Os mesmos advogados, quer dizer.
Pois… Diziam coisas impensáveis, como por exemplo, contestar que, quando alguém falasse perante um juiz de instrução, um procurador e o seu advogado, em declarações gravadas, que isso pudesse valer alguma coisa em julgamento. Aliás, um conjunto de juristas e professores respeitáveis, em audiência com o sindicato, chegaram a dizer precisamente que isso era uma medida típica de um país da América Latina, quando isso se aplicava em países anglo-saxónicos. Há que esclarecer um equívoco que costuma existir sobre a colaboração premiada. Muitas pessoas pensam que esse mecanismo se resume a um testemunho de a contra b — sendo este último condenado por causa desses testemunho. Não é nada disso. Em primeiro lugar, a colaboração premiada é feita com quem faz parte da associação criminosa e tem um conhecimento direto dos atos. De forma a quebrar o pacto de silêncio que existe entre todos, é necessário premiar quem queira falar.

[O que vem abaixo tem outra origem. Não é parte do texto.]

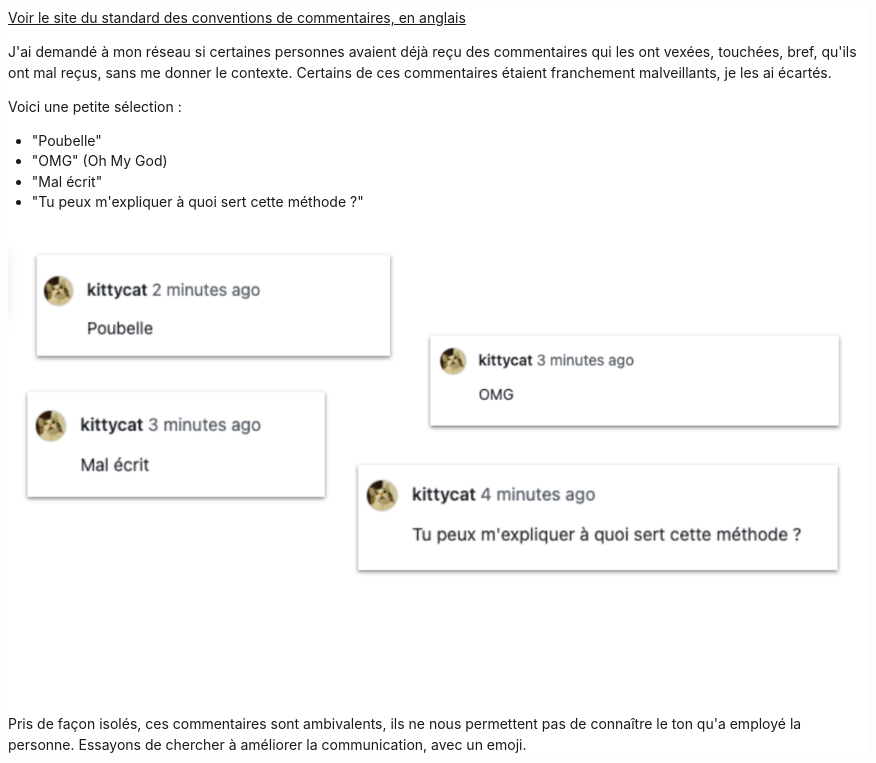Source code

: [Voir le site du standard des conventions de commentaires, en anglais](https://conventionalcomments.org)

J'ai demandé à mon réseau si certaines personnes avaient déjà reçu des commentaires qui les ont 
vexées, touchées, bref, qu'ils ont mal reçus, sans me donner le contexte. Certains de ces 
commentaires étaient franchement malveillants, je les ai écartés. 

Voici une petite sélection : 

- "Poubelle"
- "OMG" (Oh My God)
- "Mal écrit"
- "Tu peux m'expliquer à quoi sert cette méthode ?"

![Extraits de 4 exemples de commentaires](img-code-review/24.png)


Pris de façon isolés, ces commentaires sont ambivalents, ils ne nous permettent pas de connaître 
le ton qu'a employé la personne. Essayons de chercher à améliorer la communication, avec un emoji. 
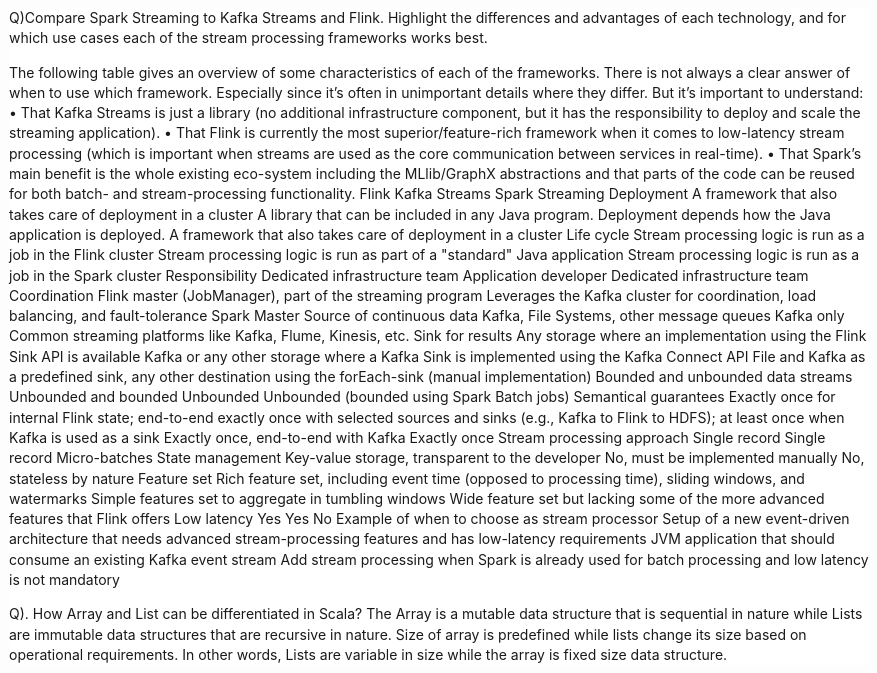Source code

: Q)Compare Spark Streaming to Kafka Streams and Flink. Highlight the differences and advantages of each technology, and for which use cases each of the stream processing frameworks works best.

The following table gives an overview of some characteristics of each of the frameworks. There is not always a clear answer of when to use which framework. Especially since it’s often in unimportant details where they differ.
But it’s important to understand:
	• That Kafka Streams is just a library (no additional infrastructure component, but it has the responsibility to deploy and scale the streaming application).
	• That Flink is currently the most superior/feature-rich framework when it comes to low-latency stream processing (which is important when streams are used as the core communication between services in real-time).
	• That Spark’s main benefit is the whole existing eco-system including the MLlib/GraphX abstractions and that parts of the code can be reused for both batch- and stream-processing functionality.
		Flink	Kafka Streams	Spark Streaming
	Deployment	A framework that also takes care of deployment in a cluster	A library that can be included in any Java program. Deployment depends how the Java application is deployed.	A framework that also takes care of deployment in a cluster
	Life cycle	Stream processing logic is run as a job in the Flink cluster	Stream processing logic is run as part of a "standard" Java application	Stream processing logic is run as a job in the Spark cluster
	Responsibility	Dedicated infrastructure team	Application developer	Dedicated infrastructure team
	Coordination	Flink master (JobManager), part of the streaming program	Leverages the Kafka cluster for coordination, load balancing, and fault-tolerance	Spark Master
	Source of continuous data	Kafka, File Systems, other message queues	Kafka only	Common streaming platforms like Kafka, Flume, Kinesis, etc.
	Sink for results	Any storage where an implementation using the Flink Sink API is available	Kafka or any other storage where a Kafka Sink is implemented using the Kafka Connect API	File and Kafka as a predefined sink, any other destination using the forEach-sink (manual implementation)
	Bounded and unbounded data streams	Unbounded and bounded	Unbounded	Unbounded (bounded using Spark Batch jobs)
	Semantical guarantees	Exactly once for internal Flink state; end-to-end exactly once with selected sources and sinks (e.g., Kafka to Flink to HDFS); at least once when Kafka is used as a sink	Exactly once, end-to-end with Kafka	Exactly once
	Stream processing approach	Single record	Single record	Micro-batches
	State management	Key-value storage, transparent to the developer	No, must be implemented manually	No, stateless by nature
	Feature set	Rich feature set, including event time (opposed to processing time), sliding windows, and watermarks	Simple features set to aggregate in tumbling windows	Wide feature set but lacking some of the more advanced features that Flink offers
	Low latency	Yes	Yes	No
	Example of when to choose as stream processor	Setup of a new event-driven architecture that needs advanced stream-processing features and has low-latency requirements	JVM application that should consume an existing Kafka event stream	Add stream processing when Spark is already used for batch processing and low latency is not mandatory
	

Q). How Array and List can be differentiated in Scala?
	The Array is a mutable data structure that is sequential in nature while Lists are immutable data structures that are recursive in nature.
	Size of array is predefined while lists change its size based on operational requirements. In other words, Lists are variable in size while the array is fixed size data structure.

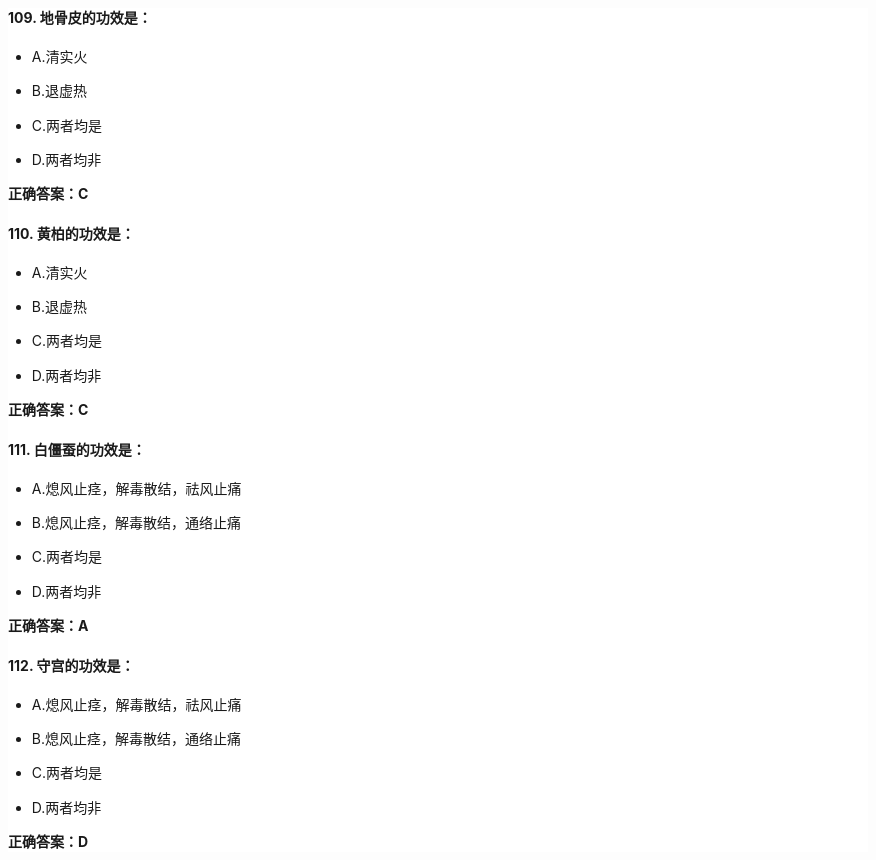 





#### 109. 地骨皮的功效是：

* A.清实火

* B.退虚热

* C.两者均是

* D.两者均非

**正确答案：C**







#### 110. 黄柏的功效是：

* A.清实火

* B.退虚热

* C.两者均是

* D.两者均非

**正确答案：C**







#### 111. 白僵蚕的功效是：

* A.熄风止痉，解毒散结，祛风止痛

* B.熄风止痉，解毒散结，通络止痛

* C.两者均是

* D.两者均非

**正确答案：A**







#### 112. 守宫的功效是：

* A.熄风止痉，解毒散结，祛风止痛

* B.熄风止痉，解毒散结，通络止痛

* C.两者均是

* D.两者均非

**正确答案：D**
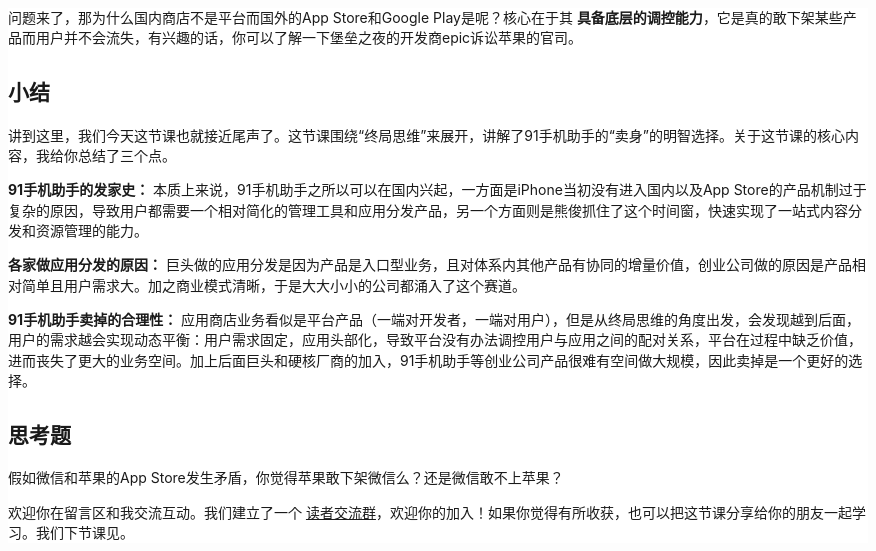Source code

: 问题来了，那为什么国内商店不是平台而国外的App Store和Google Play是呢？核心在于其 **具备底层的调控能力**，它是真的敢下架某些产品而用户并不会流失，有兴趣的话，你可以了解一下堡垒之夜的开发商epic诉讼苹果的官司。

## 小结

讲到这里，我们今天这节课也就接近尾声了。这节课围绕“终局思维”来展开，讲解了91手机助手的“卖身”的明智选择。关于这节课的核心内容，我给你总结了三个点。

**91手机助手的发家史：** 本质上来说，91手机助手之所以可以在国内兴起，一方面是iPhone当初没有进入国内以及App Store的产品机制过于复杂的原因，导致用户都需要一个相对简化的管理工具和应用分发产品，另一个方面则是熊俊抓住了这个时间窗，快速实现了一站式内容分发和资源管理的能力。

**各家做应用分发的原因：** 巨头做的应用分发是因为产品是入口型业务，且对体系内其他产品有协同的增量价值，创业公司做的原因是产品相对简单且用户需求大。加之商业模式清晰，于是大大小小的公司都涌入了这个赛道。

**91手机助手卖掉的合理性：** 应用商店业务看似是平台产品（一端对开发者，一端对用户），但是从终局思维的角度出发，会发现越到后面，用户的需求越会实现动态平衡：用户需求固定，应用头部化，导致平台没有办法调控用户与应用之间的配对关系，平台在过程中缺乏价值，进而丧失了更大的业务空间。加上后面巨头和硬核厂商的加入，91手机助手等创业公司产品很难有空间做大规模，因此卖掉是一个更好的选择。

## 思考题

假如微信和苹果的App Store发生矛盾，你觉得苹果敢下架微信么？还是微信敢不上苹果？

欢迎你在留言区和我交流互动。我们建立了一个 [读者交流群](http://jinshuju.net/f/DuxzBi)，欢迎你的加入！如果你觉得有所收获，也可以把这节课分享给你的朋友一起学习。我们下节课见。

Não é só “apontar o dedo”.
Exatamente. Em muitos casos, os colaboradores premiados dão muita prova que é difícil de obter. Fornecem provas documentais essenciais para reconstruir a verdade material do caso, como por exemplo extratos bancários, números de contas bancárias, documentos de compra e venda de bens, certificados da titularidade de sociedades offshore, etc. Essas provas são essenciais para reconstruir a verdade material de casos relacionados com crimes como corrupção, fraude fiscal ou branqueamento de capitais Essa mensagem que se pretende passar de que a colaboração premiada coloca em causa o Estado de Direito é uma forma de impedir a implementação de mecanismos de combate à corrupção. Isso faz parte de uma estratégia, como aconteceu há uns anos, das mesmas pessoas que queriam que o MP fosse impedido de ter acesso às contas bancárias dos arguidos.
Tendo em conta a cultura jurídica muito ‘garantística’ que existe em Portugal, é possível que o mecanismo de colaboração premiada seja implementado a curto prazo em Portugal?
Não acredito que o seja. A mais longo prazo, talvez. Há um caminho e um debate que têm de ser feitos.